Munroe stared back at him a moment longer, then looked down. "So?"
Lehmann paused. "So this. I wanted to let you know that it's not over. That the War didn't end. That it's still going on, DeVore or no, Berdichev or no. That I am my father's son and that the things he stood for live on in me."
"Dispersionism . . ." Hart said, in an awed whisper.
Lehmann nodded. "Yes, Dispersionism. And something else. Something wholly new."
IT WAS DONE secretly, quietly. In the media the news was that his wife and children had gone away on a brief vacation while Kennedy worked on campaign details. Then, for a week, there was nothing. When Kennedy saw them again it was on the afternoon of the elections, at Wu Shih's private clinic on the West Coast. They had been treated well—like royalty—and he found them in the solarium, beneath the tiny artificial sun, the two boys playing at the pool's edge.
He went across and knelt beside her chair. "How are you?" he asked, kissing her, then searching her eyes for some sign of difference.
"I'm fine, love. Really. IVe never felt better." She laughed, and for a moment there really did seem nothing wrong, nothing intrinsically different about her. Her skull was shaved, yes, but otherwise she seemed her normal self—perhaps even bubblier than usual. "They're going to give me some injections to speed up hair growth. In the meantime I've been given the most delightful selection of wigs. I've spent the whole morning just trying out different colors and styles."
He smiled bleakly. "You're sure you're okay?"
She nodded. "Really. And the boys too." But now, in her eyes, there was the faintest intimation that she understood what they had done. "Don't. . ." she said softly, seeing the pain in his eyes. "It's better than having you dead. Much better."
He nodded and smiled, as much to reassure himself as her. Then, after kissing her again, he went and sat with the boys at the poolside, not fussed by the fact that their small hands left dark, damp patches on his silks, delighted simply to see them again.

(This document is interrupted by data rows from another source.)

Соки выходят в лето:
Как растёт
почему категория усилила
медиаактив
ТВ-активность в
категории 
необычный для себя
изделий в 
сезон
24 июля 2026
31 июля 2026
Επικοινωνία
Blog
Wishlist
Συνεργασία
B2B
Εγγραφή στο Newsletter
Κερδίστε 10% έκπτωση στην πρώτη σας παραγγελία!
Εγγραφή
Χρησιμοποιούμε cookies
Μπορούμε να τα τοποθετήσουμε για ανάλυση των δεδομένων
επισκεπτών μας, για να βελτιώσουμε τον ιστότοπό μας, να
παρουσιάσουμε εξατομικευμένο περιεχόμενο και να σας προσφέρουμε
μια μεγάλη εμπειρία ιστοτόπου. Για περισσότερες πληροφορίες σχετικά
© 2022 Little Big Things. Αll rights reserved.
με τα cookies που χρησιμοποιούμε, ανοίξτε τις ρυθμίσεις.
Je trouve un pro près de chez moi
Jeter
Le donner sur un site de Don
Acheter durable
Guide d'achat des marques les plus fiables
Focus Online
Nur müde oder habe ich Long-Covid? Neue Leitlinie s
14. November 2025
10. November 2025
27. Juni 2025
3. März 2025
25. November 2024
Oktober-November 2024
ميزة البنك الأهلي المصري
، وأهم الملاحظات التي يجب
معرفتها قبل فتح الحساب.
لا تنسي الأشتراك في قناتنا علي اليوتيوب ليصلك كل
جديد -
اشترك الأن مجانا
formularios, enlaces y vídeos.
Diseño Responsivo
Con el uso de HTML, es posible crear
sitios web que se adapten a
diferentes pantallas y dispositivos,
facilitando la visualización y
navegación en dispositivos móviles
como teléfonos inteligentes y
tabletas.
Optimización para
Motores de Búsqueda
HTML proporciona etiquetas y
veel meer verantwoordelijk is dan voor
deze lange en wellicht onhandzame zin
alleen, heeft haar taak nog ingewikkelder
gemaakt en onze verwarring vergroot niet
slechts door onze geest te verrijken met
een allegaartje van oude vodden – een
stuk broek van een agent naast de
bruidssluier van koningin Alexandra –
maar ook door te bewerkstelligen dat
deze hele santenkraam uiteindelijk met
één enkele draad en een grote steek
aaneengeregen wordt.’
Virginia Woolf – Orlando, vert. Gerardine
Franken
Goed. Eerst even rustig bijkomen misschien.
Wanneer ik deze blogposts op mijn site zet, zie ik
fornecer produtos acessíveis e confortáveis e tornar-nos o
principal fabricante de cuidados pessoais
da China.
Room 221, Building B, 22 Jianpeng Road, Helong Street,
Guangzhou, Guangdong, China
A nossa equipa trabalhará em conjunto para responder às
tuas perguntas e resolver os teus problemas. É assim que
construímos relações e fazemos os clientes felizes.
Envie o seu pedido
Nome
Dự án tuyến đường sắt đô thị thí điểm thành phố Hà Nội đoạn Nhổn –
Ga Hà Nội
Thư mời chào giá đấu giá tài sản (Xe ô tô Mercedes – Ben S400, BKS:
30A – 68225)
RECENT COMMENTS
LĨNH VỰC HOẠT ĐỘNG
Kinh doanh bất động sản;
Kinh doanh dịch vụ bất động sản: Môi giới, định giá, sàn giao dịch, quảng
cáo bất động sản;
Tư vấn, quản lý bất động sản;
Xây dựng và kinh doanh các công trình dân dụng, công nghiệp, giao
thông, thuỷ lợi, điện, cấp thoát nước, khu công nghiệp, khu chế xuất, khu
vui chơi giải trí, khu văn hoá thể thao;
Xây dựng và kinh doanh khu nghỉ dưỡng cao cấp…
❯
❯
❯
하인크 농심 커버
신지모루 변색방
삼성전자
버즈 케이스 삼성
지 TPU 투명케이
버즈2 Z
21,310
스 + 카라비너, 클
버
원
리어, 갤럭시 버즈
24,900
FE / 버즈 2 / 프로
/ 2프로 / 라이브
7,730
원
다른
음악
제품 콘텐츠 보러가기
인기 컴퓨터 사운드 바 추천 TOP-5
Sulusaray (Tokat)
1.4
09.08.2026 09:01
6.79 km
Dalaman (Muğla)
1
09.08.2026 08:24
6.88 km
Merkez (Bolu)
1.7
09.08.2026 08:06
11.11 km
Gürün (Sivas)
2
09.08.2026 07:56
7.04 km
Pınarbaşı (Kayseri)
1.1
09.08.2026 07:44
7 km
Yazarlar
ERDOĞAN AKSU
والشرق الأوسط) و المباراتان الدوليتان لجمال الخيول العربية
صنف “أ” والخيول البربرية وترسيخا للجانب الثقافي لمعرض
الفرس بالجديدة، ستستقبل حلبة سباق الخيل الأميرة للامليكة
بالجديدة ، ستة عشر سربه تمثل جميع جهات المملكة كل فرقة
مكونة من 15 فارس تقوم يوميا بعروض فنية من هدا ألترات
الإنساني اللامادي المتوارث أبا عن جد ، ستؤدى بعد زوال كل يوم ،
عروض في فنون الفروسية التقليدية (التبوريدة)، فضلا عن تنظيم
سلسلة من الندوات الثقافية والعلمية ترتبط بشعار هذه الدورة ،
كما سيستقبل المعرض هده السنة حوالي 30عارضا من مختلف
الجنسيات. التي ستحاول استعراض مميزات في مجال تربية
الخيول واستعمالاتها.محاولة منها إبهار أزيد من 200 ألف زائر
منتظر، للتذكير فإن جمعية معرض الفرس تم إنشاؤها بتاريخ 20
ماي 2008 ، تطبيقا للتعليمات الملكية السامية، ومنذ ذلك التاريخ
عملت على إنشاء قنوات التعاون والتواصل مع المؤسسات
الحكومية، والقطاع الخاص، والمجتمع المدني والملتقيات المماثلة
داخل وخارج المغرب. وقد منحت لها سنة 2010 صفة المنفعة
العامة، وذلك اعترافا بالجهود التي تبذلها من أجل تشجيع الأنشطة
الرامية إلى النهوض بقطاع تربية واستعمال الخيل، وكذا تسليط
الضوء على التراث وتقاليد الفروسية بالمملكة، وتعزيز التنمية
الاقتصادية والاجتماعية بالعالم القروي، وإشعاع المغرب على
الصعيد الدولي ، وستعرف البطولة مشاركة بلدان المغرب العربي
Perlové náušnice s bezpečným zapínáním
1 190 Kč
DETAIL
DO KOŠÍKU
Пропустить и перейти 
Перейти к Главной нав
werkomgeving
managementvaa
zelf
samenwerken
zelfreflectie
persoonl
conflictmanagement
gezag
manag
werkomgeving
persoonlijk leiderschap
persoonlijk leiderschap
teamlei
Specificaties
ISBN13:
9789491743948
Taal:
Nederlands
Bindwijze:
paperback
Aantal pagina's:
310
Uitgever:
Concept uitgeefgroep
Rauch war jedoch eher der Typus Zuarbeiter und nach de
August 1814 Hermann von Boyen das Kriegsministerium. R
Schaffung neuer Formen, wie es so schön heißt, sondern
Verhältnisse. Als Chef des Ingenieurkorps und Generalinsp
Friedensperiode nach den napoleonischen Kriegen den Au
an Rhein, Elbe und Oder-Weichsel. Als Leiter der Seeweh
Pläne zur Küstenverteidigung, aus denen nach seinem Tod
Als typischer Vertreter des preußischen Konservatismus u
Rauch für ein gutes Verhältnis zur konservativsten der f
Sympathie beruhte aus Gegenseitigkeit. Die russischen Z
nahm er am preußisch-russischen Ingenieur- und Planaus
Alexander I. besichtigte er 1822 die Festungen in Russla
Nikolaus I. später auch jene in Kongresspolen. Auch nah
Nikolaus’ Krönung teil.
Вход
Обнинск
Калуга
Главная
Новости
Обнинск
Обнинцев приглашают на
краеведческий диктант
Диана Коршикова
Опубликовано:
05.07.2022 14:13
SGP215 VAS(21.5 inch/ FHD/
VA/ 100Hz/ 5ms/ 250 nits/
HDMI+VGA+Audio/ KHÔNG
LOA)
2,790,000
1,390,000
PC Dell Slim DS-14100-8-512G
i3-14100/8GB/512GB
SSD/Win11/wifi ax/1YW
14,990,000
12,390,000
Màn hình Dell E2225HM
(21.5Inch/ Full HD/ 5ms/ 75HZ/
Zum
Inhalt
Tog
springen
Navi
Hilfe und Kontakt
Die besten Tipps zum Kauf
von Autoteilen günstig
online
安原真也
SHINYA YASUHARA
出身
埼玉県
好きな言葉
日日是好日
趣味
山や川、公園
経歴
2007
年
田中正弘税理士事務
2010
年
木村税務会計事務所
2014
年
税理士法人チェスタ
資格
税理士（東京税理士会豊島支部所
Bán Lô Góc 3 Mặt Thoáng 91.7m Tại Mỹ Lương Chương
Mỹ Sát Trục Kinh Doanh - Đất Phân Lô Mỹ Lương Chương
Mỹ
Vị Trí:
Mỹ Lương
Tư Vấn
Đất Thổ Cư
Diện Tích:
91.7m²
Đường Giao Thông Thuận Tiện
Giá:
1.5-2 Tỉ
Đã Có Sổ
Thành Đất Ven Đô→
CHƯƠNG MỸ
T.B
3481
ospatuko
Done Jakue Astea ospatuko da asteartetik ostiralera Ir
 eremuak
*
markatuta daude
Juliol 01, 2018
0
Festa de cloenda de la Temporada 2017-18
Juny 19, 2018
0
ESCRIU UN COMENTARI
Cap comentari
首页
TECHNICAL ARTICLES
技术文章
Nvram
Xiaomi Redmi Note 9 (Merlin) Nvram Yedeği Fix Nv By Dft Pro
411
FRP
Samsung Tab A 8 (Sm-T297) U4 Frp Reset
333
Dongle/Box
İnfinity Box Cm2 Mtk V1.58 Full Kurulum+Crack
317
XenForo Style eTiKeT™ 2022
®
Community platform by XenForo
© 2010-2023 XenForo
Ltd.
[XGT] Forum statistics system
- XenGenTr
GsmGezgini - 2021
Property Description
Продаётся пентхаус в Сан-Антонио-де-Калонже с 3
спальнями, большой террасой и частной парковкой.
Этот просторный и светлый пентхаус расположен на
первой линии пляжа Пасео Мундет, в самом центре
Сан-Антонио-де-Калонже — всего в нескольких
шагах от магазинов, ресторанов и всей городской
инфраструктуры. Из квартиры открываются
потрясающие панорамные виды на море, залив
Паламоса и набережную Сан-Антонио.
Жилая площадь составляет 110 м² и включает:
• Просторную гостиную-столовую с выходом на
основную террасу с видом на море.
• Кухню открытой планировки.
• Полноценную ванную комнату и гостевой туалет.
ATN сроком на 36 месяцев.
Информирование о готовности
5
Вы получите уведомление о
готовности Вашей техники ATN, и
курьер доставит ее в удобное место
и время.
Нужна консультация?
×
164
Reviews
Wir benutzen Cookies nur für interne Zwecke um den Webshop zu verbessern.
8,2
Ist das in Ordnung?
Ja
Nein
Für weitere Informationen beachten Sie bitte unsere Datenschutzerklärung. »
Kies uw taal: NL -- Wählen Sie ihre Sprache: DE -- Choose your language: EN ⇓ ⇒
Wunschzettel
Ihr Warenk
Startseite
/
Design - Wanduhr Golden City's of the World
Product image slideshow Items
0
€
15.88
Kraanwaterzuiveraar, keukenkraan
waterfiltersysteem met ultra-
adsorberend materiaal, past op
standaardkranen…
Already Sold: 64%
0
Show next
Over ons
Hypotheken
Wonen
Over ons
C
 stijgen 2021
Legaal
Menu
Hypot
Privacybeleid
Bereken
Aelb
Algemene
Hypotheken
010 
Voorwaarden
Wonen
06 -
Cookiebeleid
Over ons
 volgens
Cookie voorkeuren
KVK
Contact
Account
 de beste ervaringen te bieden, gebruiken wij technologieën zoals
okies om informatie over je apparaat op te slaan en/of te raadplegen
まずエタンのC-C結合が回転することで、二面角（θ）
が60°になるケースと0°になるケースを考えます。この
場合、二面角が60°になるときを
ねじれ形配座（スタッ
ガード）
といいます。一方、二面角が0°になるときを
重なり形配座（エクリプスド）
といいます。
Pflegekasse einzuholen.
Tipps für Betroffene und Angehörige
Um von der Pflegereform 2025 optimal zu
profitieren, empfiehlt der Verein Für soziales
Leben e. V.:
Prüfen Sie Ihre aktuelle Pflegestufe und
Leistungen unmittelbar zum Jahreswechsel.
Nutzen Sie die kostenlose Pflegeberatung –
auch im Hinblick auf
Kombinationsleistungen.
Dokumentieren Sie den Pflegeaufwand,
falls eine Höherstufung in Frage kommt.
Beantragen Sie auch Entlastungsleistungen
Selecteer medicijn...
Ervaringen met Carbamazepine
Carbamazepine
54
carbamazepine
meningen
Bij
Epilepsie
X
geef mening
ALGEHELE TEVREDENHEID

Robert, the eldest, was babbling happily to his father, showing him the new scar beneath his ear where the input socket sat, more proud than fearful of its meaning. "Just wait till the other boys see this," he said. "I betcha they'll all want one! And the doctor says I could have a special unit put in so's I can see all the vids direct." The youngster looked away, laughing, then launched himself into the pool, not seeing the strange look of unease that crossed his father's face.
"Maybe . . ." Kennedy said to himself, hugging his youngest boy's head against his leg. But his heart was strangely heavy and, for the first time in his life, he was uncertain.
OLD DARKNESS stretched sinuously at the bottom of his tank, his great eyes closed, his long, gray-green tentacles coiling lazily in sleep. About the tank, a scattering of rock and plant gave the huge, glass-walled enclosure a false air of normality, the look of some giant display case. But things were far from normal here. Within the tough, reinforced layers of ice, the water was kept at a pressure that would crush a frailer, human form like powdered clay.